Where, in your opinion, does the future of the practice area lie?
The sophistication of damages quantification has increased enormously in the past decade. Today the familiarity of counsels and arbitrators with damages-related issues is stunning.
At the same time, the answers brought by different tribunals to damages issues in analogous contexts can be very different. Going forward, I could see greater convergence, especially as damages are increasingly a topic of research and debate among arbitration practitioners.
What qualities make for an effective arbitration expert witness?
Aside from being skillful at conveying complex messages to a non-expert audience, a key attribute of a good expert witnesses is his or her ability to quickly make sense of the (sometimes enormous amount of) economic data typically found in international arbitration cases. Understanding the evidence is key to building a robust analysis from the outset.

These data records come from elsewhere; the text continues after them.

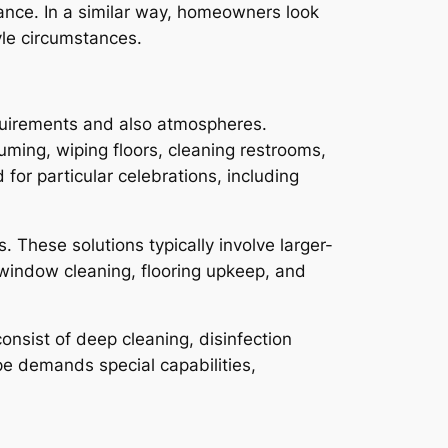
mance. In a similar way, homeowners look
yle circumstances.
equirements and also atmospheres.
uming, wiping floors, cleaning restrooms,
for particular celebrations, including
. These solutions typically involve larger-
 window cleaning, flooring upkeep, and
onsist of deep cleaning, disinfection
pe demands special capabilities,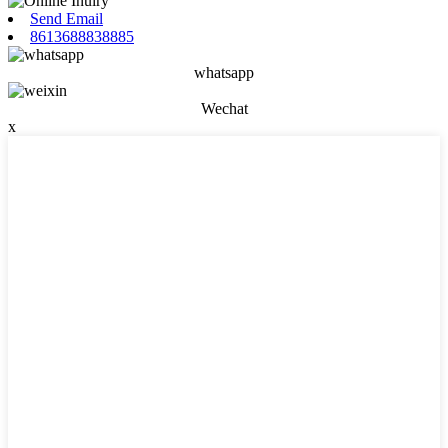
Send Email
8613688838885
whatsapp
Wechat
x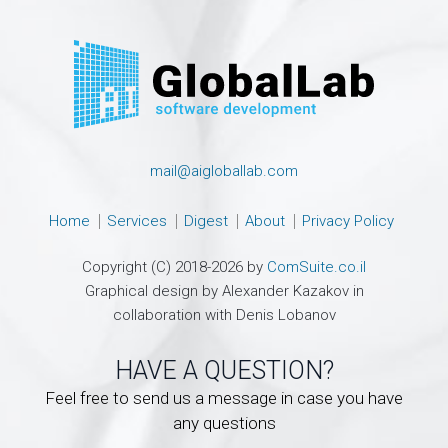
mail@aigloballab.com
Home
Services
Digest
About
Privacy Policy
Copyright (C) 2018-2026 by
ComSuite.co.il
Graphical design by Alexander Kazakov in
collaboration with Denis Lobanov
HAVE A QUESTION?
Feel free to send us a message in case you have
any questions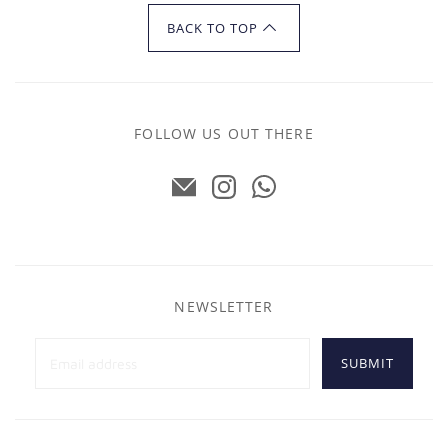
BACK TO TOP
FOLLOW US OUT THERE
NEWSLETTER
SUBMIT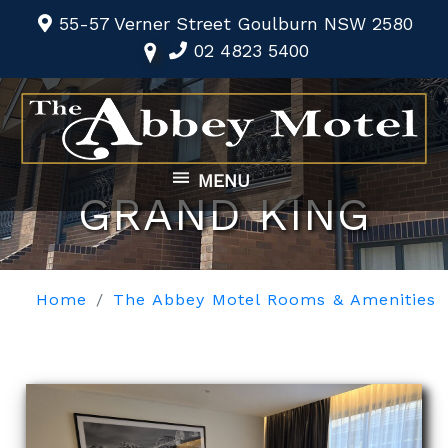
55-57 Verner Street Goulburn NSW 2580
02 4823 5400
MENU
GRAND KING
Home
The Abbey Motel Rooms & Amenities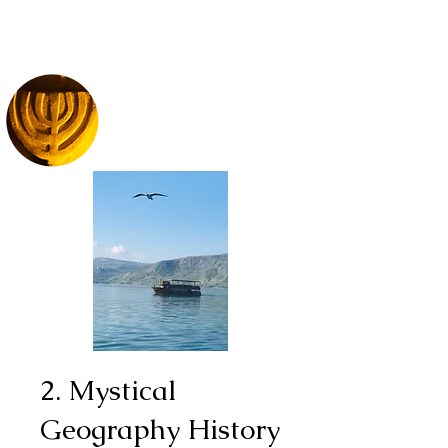
2. Mystical
Geography History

This is easier said than done: getting a good grasp of the facts is time-consuming and requires articulating technical knowledge (such as interpreting accounting and financial documents), knowledge of the subject industry, and an understanding of the parties’ legal cases.
Third-party funding is a growing trend. What difficulties are posed by performing quantum due diligence analyses on behalf of third-party funders?
I have seen very different approaches taken by different third-party funders. Some doing extensive due diligence, including on quantum. Others being less risk averse.
At present, my sense is that there is more money to fund arbitration cases than meritorious cases require. This is good for claimants, but challenging for funders’ returns.
I am looking forward to seeing some funds diversify to bring meritorious cases before French courts – although, unfortunately, funding is probably not the only challenge faced by claimants in the French legal system.
What are the greatest challenges currently facing financial and economic experts?
To an extent, some of the greatest challenges are behind us. Kudos to the pioneers, who first educated tribunals about the “compounding” of interest, the “discounting” of future losses, or the “cash flows” typically used by investors to assess the value of an investment.
Many key concepts are now well understood and, perhaps partly as a result, expert evidence is seen as more commoditised, resulting in more competition in the market.
At the same time, damages are less often overlooked, and the increased sophistication of parties, counsels and tribunals means that parties really need to get it right, allowing reliable experts to thrive.
What advice would you give to someone starting out a career in your field?
Get a job at HKA, and one or more mentors. I have been very fortunate to work with many exceptional expert witnesses. With them, I have attended dozens of hearings before getting my first appointments. This helped me building my expertise and developing long-lasting relationships with practitioners in the field. I am grateful to them and looking forward to giving back by pushing the next generation of experts.